Label | Type | Allowed to be empty | Content
--- | --- | --- | ---
`id` | integer | No | ID of the entry. Used by `query_storage`
`ip` | text | No | Client IP address
`name` | text | Yes | Client host name

#### `forward_by_id`

Label | Type | Allowed to be empty | Content
--- | --- | --- | ---
`id` | integer | No | ID of the entry. Used by `query_storage`
`forward` | text | No | Upstream server identifier (`<ipaddr>#<port>`)

#### `addinfo_by_id`

Label | Type | Allowed to be empty | Content
--- | --- | --- | ---
`id` | integer | No | ID of the entry. Used by `query_storage`
`type` | integer | No | Type of the `content` field
`content` | blob | No | Type-dependent content

Valid `type` IDs are currently

- `ADDINFO_CNAME_DOMAIN = 1` - `content` is a string (the related CNAME)
- `ADDINFO_DOMAIN_ID = 2` - `content` is an integer (ID pointing to a domain in the [`domainlist` table](domain-database/index.md#domain-tables-domainlist))

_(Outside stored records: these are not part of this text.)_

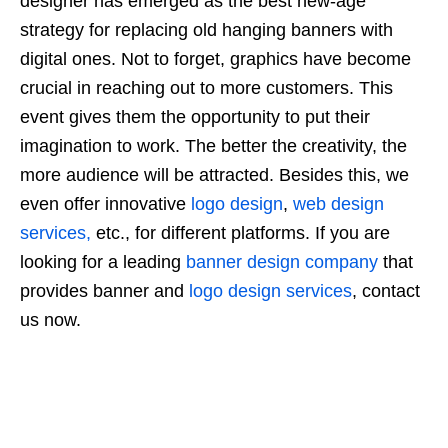
designer has emerged as the best new-age
strategy for replacing old hanging banners with
digital ones. Not to forget, graphics have become
crucial in reaching out to more customers. This
event gives them the opportunity to put their
imagination to work. The better the creativity, the
more audience will be attracted. Besides this, we
even offer
innovative
logo design
,
web design
services,
etc., for different platforms. If you are
looking for a leading
banner design company
that
provides banner and
logo design services
, contact
us now.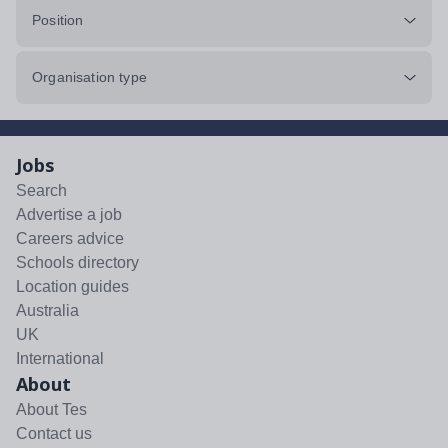
Position
Organisation type
Jobs
Search
Advertise a job
Careers advice
Schools directory
Location guides
Australia
UK
International
About
About Tes
Contact us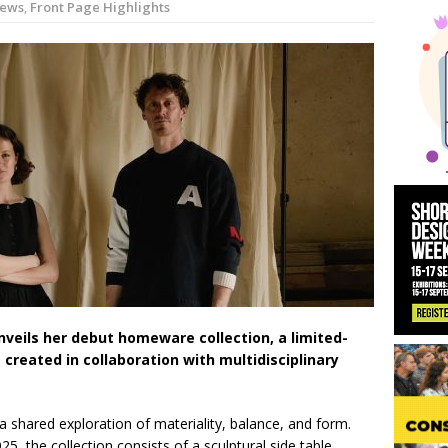
ews
,
Front Page Highlights
 News:
KPE Appoints Carter Gregson Gray for Farringdon Prime Off
y News:
BDP Appoints Benedict Zucchi As Chair
unveils her debut homeware collection, a limited-
s created in collaboration with multidisciplinary
a shared exploration of materiality, balance, and form.
5, the collection consists of a sculptural side table,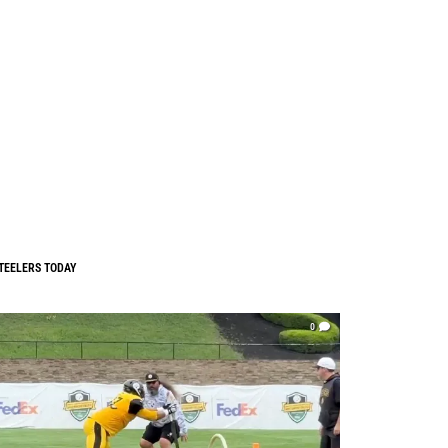
TEELERS TODAY
0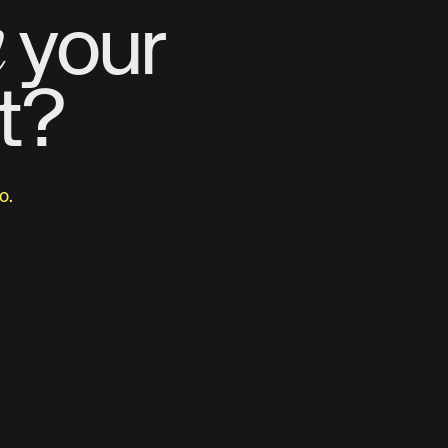
m
your
t?
o.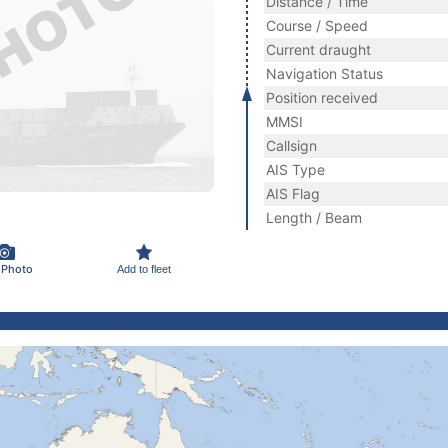
Distance / Time
Course / Speed
Current draught
Navigation Status
Position received
MMSI
Callsign
AIS Type
AIS Flag
Length / Beam
 Photo
Add to fleet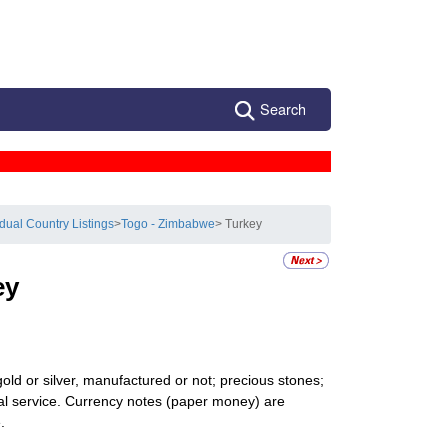
Search
idual Country Listings
>
Togo - Zimbabwe
> Turkey
ey
gold or silver, manufactured or not; precious stones;
onal service. Currency notes (paper money) are
.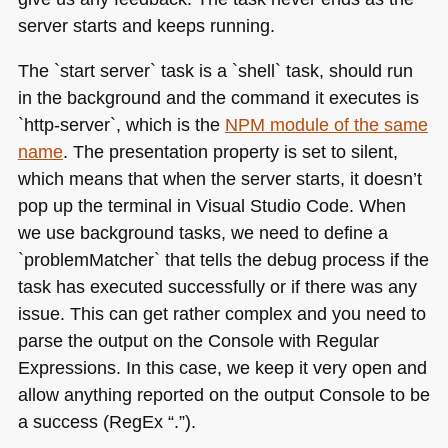
server starts and keeps running.
The `start server` task is a `shell` task, should run
in the background and the command it executes is
`http-server`, which is the
NPM
module of the same
name
. The presentation property is set to silent,
which means that when the server starts, it doesn’t
pop up the terminal in Visual Studio Code. When
we use background tasks, we need to define a
`problemMatcher` that tells the debug process if the
task has executed successfully or if there was any
issue. This can get rather complex and you need to
parse the output on the Console with Regular
Expressions. In this case, we keep it very open and
allow anything reported on the output Console to be
a success (RegEx “.”).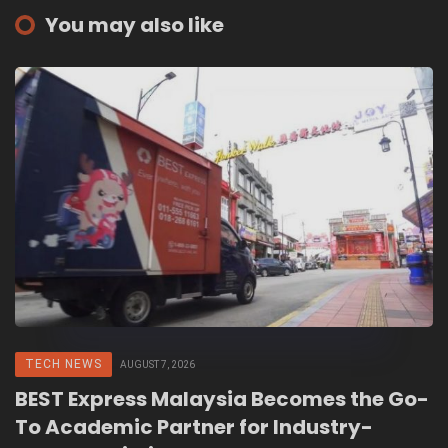
You may also like
TECH NEWS
AUGUST 7, 2026
BEST Express Malaysia Becomes the Go-
To Academic Partner for Industry-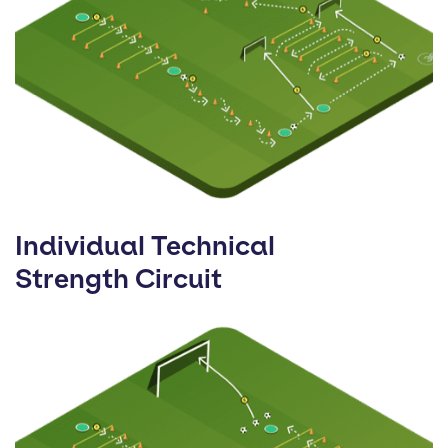
Individual Technical
Strength Circuit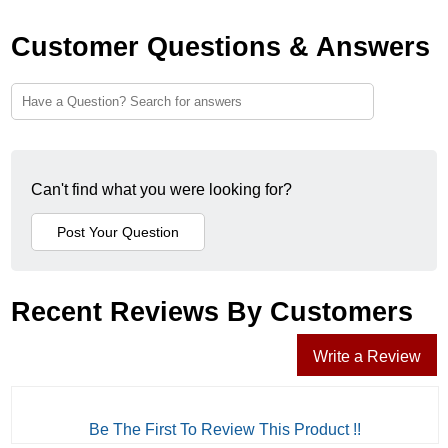
Customer Questions & Answers
Can't find what you were looking for?
Recent Reviews By Customers
Write a Review
Be The First To Review This Product !!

### Example for interaction with the long-term query database

In addition to the interactions the Pi-hole database API offers, you can also run your own SQL commands against the database. If you want to obtain the three most queried domains for all time, you could use

```bash
sqlite3 "/etc/pihole/pihole-FTL.db" "SELECT domain,count(domain) FROM queries WHERE (STATUS == 2 OR STATUS == 3) GROUP BY domain ORDER BY count(domain) DESC LIMIT 3"
```

which would return something like

```text
discourse.pi-hole.net|421095
www.pi-hole.net|132483
posteo.de|130243
```

showing the domain and the number of times it was found in the long-term database. Note that such a request might take a very long time for computation as the entire history of queries has to be processed for this.